## WORK INSTRUCTIONS
Repeat exactly the lines below that lie between the line with "- master branch" and the line with "Maternity coverage: yes", counting both of those lines as part of the answer.

## EXTRACTED MATERIAL
+---+

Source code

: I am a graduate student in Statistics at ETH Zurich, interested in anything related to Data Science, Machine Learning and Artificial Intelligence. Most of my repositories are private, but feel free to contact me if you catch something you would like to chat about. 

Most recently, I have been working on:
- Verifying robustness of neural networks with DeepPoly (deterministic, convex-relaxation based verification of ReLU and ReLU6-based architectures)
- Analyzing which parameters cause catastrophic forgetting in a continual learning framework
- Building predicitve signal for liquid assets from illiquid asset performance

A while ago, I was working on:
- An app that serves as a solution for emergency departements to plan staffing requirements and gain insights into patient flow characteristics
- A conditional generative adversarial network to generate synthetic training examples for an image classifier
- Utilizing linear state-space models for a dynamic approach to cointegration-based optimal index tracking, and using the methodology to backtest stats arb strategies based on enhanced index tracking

+---+

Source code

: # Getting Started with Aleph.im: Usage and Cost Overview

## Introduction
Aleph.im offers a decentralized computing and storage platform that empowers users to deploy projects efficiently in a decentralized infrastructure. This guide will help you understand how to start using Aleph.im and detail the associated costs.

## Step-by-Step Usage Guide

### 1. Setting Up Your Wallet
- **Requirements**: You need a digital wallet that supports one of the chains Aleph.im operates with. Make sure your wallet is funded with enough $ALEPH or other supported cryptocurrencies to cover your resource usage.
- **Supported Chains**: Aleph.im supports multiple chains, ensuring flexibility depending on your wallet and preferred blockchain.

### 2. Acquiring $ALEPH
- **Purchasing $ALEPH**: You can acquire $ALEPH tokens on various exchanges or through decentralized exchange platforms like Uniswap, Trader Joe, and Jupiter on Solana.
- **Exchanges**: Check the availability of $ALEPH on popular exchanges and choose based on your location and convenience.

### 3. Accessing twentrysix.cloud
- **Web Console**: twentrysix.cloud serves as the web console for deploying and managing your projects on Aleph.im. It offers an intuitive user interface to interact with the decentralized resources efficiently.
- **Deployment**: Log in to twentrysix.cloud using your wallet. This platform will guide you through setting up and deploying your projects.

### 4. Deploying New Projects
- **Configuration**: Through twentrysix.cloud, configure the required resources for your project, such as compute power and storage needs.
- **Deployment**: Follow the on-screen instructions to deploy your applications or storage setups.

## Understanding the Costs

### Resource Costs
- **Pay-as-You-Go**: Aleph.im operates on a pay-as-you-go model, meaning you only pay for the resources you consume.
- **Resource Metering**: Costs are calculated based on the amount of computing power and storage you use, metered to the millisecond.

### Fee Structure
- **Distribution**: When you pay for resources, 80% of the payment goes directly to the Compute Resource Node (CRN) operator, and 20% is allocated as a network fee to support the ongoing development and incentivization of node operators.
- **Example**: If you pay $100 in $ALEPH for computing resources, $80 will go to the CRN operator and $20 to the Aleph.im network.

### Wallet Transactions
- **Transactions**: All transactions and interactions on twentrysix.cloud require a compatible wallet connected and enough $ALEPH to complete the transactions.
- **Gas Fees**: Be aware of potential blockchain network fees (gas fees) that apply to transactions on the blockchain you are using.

+---+

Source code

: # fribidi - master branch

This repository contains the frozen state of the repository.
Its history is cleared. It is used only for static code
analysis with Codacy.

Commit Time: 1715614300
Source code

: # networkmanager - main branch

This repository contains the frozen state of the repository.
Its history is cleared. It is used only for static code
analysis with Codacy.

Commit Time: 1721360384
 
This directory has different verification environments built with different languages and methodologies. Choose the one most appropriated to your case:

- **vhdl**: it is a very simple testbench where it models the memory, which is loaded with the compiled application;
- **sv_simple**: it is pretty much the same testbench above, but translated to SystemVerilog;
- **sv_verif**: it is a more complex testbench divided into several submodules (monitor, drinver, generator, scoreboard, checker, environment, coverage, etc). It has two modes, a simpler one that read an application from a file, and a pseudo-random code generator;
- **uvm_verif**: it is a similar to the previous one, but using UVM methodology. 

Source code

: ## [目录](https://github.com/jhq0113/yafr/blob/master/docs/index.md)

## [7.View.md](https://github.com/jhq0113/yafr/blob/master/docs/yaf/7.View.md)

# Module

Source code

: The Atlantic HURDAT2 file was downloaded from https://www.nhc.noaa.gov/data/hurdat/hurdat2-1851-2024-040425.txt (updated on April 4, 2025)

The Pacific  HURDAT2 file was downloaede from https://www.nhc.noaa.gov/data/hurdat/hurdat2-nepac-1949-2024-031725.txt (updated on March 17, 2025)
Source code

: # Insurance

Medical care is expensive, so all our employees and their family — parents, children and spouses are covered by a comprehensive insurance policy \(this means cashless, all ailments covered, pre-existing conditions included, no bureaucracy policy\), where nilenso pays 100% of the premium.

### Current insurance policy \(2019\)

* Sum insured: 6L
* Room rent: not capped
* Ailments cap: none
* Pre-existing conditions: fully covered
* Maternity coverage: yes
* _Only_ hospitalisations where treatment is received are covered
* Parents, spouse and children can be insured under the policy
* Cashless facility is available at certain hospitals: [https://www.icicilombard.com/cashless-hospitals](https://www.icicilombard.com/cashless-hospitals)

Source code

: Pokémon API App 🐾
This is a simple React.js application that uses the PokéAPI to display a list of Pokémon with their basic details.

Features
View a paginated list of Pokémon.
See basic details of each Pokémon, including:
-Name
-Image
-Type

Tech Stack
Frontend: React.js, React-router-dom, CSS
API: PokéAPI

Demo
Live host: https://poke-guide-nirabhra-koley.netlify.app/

+---+

## EXPECTED ANSWER
: # fribidi - master branch

This repository contains the frozen state of the repository.
Its history is cleared. It is used only for static code
analysis with Codacy.

Commit Time: 1715614300
Source code

: # networkmanager - main branch

This repository contains the frozen state of the repository.
Its history is cleared. It is used only for static code
analysis with Codacy.

Commit Time: 1721360384
 
This directory has different verification environments built with different languages and methodologies. Choose the one most appropriated to your case:

- **vhdl**: it is a very simple testbench where it models the memory, which is loaded with the compiled application;
- **sv_simple**: it is pretty much the same testbench above, but translated to SystemVerilog;
- **sv_verif**: it is a more complex testbench divided into several submodules (monitor, drinver, generator, scoreboard, checker, environment, coverage, etc). It has two modes, a simpler one that read an application from a file, and a pseudo-random code generator;
- **uvm_verif**: it is a similar to the previous one, but using UVM methodology. 

Source code

: ## [目录](https://github.com/jhq0113/yafr/blob/master/docs/index.md)

## [7.View.md](https://github.com/jhq0113/yafr/blob/master/docs/yaf/7.View.md)

# Module

Source code

: The Atlantic HURDAT2 file was downloaded from https://www.nhc.noaa.gov/data/hurdat/hurdat2-1851-2024-040425.txt (updated on April 4, 2025)

The Pacific  HURDAT2 file was downloaede from https://www.nhc.noaa.gov/data/hurdat/hurdat2-nepac-1949-2024-031725.txt (updated on March 17, 2025)
Source code

: # Insurance

Medical care is expensive, so all our employees and their family — parents, children and spouses are covered by a comprehensive insurance policy \(this means cashless, all ailments covered, pre-existing conditions included, no bureaucracy policy\), where nilenso pays 100% of the premium.

### Current insurance policy \(2019\)

* Sum insured: 6L
* Room rent: not capped
* Ailments cap: none
* Pre-existing conditions: fully covered
* Maternity coverage: yes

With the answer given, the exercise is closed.